SEO ROI

SEO Services For Serious ROI. Blog Posts For Serious SEOs.

How To Benchmark Social Media Vs. SEO Success

Many search marketing industry analysts are saying that social media is quickly becoming the new SEO.  Note that we used the word ‘analysts,’ and not ‘experts.’  The reason for this is that anyone who really knows what they’re talking about when it comes to SEO understands that social media is not the new search.  However, both of these aspects of online marketing are coming together quickly, and the lines between them are more blurred than ever.

As the latest Google Penguin update takes effect, focusing on social media is becoming ever more important for business website owners, as well as for webmasters and professional SEO services companies.

While most people are aware of the platforms they can use, such as Google Webmaster Tools,  to oversee general SEO and website performance, many are unaware of how they can track success, and measure return on investment (ROI), from social media.  In some cases, a lack of understanding around how to measure success prevents some businesses from committing fully to a social campaign.  Thankfully, gauging the success of a social media campaign is actually very easy to do.

Some of the techniques you should use include tools that you are probably already familiar with, such as Google Analytics, and some don’t actually require any tools at all!

Analytics or Webmaster Tools

Analytics or Webmaster Tools

Image courtesy of Bay Area Search Engine Academy.

Analyzing where your traffic is coming from is probably something you do on a regular basis.  In addition to reviewing your keyword impressions and click through rates, you can simply view the traffic that is coming from your social media pages.  Although your social media activities might have a positive impact on your overall online marketing campaign, thanks to quality user-generated content and an increased number of trusted links, this is about discovering the value of your content as a standalone entity.

If you have employees who perform your social media activities, how many customers are they bringing in to justify their salary?  Ask the same question for anyone to whom you have outsourced work.

Social Media: Bringing in the Crowds

Over time, you might find that your social media presence is driving dozens (we’re being conservative, obviously we want more) of additional leads to your site every day.  So, this tells us that your social campaign is working, right?

Not quite, for what you really want to be looking at is how much time people are spending on your site, and at whether your site is converting these browsers into buyers.  You’ve probably read about how targeting irrelevant keywords for SEO can get you highly ranked, but achieve very little in the way of click-throughs and conversions; and social media is the same.

◆ WHAT TO WORK ON
• 1. Repeat the part of the social media and SEO post that starts at "Social Media: Bringing" and ends at "is the same.".
• 2. Carry on the social media and SEO post from the point where it stops.

Dataset entries:
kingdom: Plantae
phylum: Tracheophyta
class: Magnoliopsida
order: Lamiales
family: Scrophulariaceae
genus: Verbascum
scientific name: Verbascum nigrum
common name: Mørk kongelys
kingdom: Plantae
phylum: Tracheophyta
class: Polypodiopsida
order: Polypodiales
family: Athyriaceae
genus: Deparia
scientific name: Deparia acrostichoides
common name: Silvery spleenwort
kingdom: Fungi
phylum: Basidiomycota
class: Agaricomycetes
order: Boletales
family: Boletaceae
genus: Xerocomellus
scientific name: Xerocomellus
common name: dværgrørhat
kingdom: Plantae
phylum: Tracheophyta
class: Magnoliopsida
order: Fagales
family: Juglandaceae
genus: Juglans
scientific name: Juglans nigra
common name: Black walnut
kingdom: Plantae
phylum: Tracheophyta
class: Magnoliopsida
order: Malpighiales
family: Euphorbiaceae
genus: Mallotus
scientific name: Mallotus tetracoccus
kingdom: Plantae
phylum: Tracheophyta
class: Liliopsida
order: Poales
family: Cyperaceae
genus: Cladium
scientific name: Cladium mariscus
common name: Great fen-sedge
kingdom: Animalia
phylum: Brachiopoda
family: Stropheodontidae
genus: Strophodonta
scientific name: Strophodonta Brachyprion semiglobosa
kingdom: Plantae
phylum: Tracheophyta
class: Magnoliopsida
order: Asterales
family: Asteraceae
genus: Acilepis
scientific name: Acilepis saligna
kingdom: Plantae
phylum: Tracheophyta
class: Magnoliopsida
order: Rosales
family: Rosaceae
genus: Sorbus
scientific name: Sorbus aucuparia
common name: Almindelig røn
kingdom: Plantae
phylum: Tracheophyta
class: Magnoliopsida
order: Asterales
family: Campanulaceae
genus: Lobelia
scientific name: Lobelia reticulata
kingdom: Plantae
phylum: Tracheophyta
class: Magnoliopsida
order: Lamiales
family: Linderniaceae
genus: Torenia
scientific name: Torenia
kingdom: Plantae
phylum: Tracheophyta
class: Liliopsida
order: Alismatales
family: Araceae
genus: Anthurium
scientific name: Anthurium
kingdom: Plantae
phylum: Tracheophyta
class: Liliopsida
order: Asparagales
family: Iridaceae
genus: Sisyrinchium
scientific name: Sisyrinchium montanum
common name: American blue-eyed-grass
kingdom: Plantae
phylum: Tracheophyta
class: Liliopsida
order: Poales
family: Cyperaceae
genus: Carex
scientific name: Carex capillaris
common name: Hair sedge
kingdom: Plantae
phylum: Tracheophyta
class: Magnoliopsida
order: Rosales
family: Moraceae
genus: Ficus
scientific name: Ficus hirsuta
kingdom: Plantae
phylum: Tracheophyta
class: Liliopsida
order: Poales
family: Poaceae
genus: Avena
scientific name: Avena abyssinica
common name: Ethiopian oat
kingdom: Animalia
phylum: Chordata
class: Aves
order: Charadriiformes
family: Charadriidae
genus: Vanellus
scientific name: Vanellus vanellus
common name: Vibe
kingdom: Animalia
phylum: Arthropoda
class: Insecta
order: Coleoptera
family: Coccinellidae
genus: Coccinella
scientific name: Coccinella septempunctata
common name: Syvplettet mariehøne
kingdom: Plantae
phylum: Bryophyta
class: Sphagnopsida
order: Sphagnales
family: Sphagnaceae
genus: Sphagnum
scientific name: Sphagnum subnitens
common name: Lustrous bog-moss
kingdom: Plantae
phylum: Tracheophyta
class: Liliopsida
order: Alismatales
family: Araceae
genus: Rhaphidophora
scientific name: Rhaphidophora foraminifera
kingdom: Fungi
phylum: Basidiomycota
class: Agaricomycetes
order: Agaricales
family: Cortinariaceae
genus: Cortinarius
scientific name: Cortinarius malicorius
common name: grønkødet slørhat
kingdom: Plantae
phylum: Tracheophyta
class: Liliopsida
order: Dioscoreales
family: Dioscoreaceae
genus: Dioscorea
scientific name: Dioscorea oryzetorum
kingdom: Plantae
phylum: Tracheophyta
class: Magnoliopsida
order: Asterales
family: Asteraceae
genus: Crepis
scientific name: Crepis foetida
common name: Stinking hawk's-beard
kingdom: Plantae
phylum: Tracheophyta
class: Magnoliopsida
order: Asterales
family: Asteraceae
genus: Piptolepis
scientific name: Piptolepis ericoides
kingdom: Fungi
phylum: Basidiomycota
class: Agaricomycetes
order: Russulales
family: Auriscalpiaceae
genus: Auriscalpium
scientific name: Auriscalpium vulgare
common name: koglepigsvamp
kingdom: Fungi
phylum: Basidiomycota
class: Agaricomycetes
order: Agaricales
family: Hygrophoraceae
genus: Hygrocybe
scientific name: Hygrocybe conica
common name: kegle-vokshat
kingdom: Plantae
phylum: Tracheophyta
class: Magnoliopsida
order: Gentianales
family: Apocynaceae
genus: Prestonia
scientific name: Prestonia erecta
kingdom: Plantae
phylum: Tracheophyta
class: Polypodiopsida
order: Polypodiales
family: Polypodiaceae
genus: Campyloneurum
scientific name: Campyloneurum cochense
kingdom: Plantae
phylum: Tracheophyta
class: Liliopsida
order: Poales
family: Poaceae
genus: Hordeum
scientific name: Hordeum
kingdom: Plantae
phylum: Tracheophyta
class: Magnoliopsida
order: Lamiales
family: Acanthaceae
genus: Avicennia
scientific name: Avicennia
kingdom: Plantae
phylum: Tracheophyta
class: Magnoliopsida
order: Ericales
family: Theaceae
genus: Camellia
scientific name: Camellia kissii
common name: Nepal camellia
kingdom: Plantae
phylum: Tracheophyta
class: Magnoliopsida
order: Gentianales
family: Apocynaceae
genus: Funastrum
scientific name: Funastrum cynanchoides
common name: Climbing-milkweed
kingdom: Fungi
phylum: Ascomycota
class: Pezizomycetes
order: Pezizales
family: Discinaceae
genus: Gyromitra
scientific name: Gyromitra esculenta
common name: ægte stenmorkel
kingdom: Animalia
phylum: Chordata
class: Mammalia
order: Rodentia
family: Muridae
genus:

◆ RESULTS BY TASK
• 1.
Social Media: Bringing in the Crowds

Over time, you might find that your social media presence is driving dozens (we’re being conservative, obviously we want more) of additional leads to your site every day.  So, this tells us that your social campaign is working, right?

Not quite, for what you really want to be looking at is how much time people are spending on your site, and at whether your site is converting these browsers into buyers.  You’ve probably read about how targeting irrelevant keywords for SEO can get you highly ranked, but achieve very little in the way of click-throughs and conversions; and social media is the same.

• 2.
The devil of the detail here is the content you post.  Yes, you want people to click the link and visit your site, but remember it is better to engage 20 relevant visitors a day rather than 100 irrelevant ones who simply bounce off your pages and never come back.  Write content that appeals to your target audience rather than to the largest number of people.

Analyze the Numbers: Is it Worth It?

Some analysts believe that looking at things such as follower numbers and how many social shares you have is irrelevant, because it is not something you can control.  In reality, that is what individuals and businesses say when they don’t want to take responsibility for boring and uninspiring social media output.

The ultimate responsibility for growing followers, friends, likes, pins, and any other sharing term, comes down to you.  One positive approach to take is to review your social accounts immediately after launching promotions or giveaways.  Initiatives such as “The Next 1000 Followers will be Entered into a Prize Draw,” for example, are great ways to pique interest and help you build your following.  Your biggest task is to keep your new followers engaged, so they don’t just bounce away at the end of the promotion.

One good way to benchmark is to say you want to achieve a certain number of followers for each hour spent on social media.

Be Realistic With Time

Before you give up on social media after a week, you need to look at the bigger picture.  You aren’t going to join a social network and be an instant success.  Have a plan; consider that, as you spend more time on social media, the followers you accumulate on a regular basis will increase as your name and reputation spreads.

Your benchmark might look something like this:

In this graph, our hypothetical business gains 10 follows in month one, at which point it would be easy to say, ‘this is pointless,’ and give up.  By continuing and being positive with social media, they were earning 100 new followers/likes per month by the end of their first year of social marketing, and had in excess of 600 followers in total.

You might choose to benchmark higher or lower than that example.  In reality, it doesn’t matter how you do it, as long as you’re realistic and prepared for social success, much like SEO, to come over a period of months and years, rather than days and weeks.

Social Reporting

How often you analyze the numbers, both in terms of followers, shares, and conversions, is up to you.  However, it is probably best to go for the ‘bigger picture’ approach and look at reports over the course of a month, rather than obsessing with how you’re doing on a day-to-day basis; you do have a business to run, remember!

If you’re looking to focus on your general business activities, then there are a number of digital marketing companies, such as Bough SEO, that offer a number of tools to help with benchmarking social media and SEO success.  SEO companies will also be able to give advice and offer services in these fields should you be struggling to see positive results from your activities.

Benchmarking Social

Try not to fall into the trap of feeling like social marketing and SEO is a case of ‘one or the other.’  Yes, we have used the term ‘versus,’ but we hope that would help you to realize that such an approach is counterproductive.  Social is not going to replace SEO, but it will become an even bigger factor in where your site ranks.  Nor is it enough to see social as SEO, as ultimately your activities will prove unfruitful.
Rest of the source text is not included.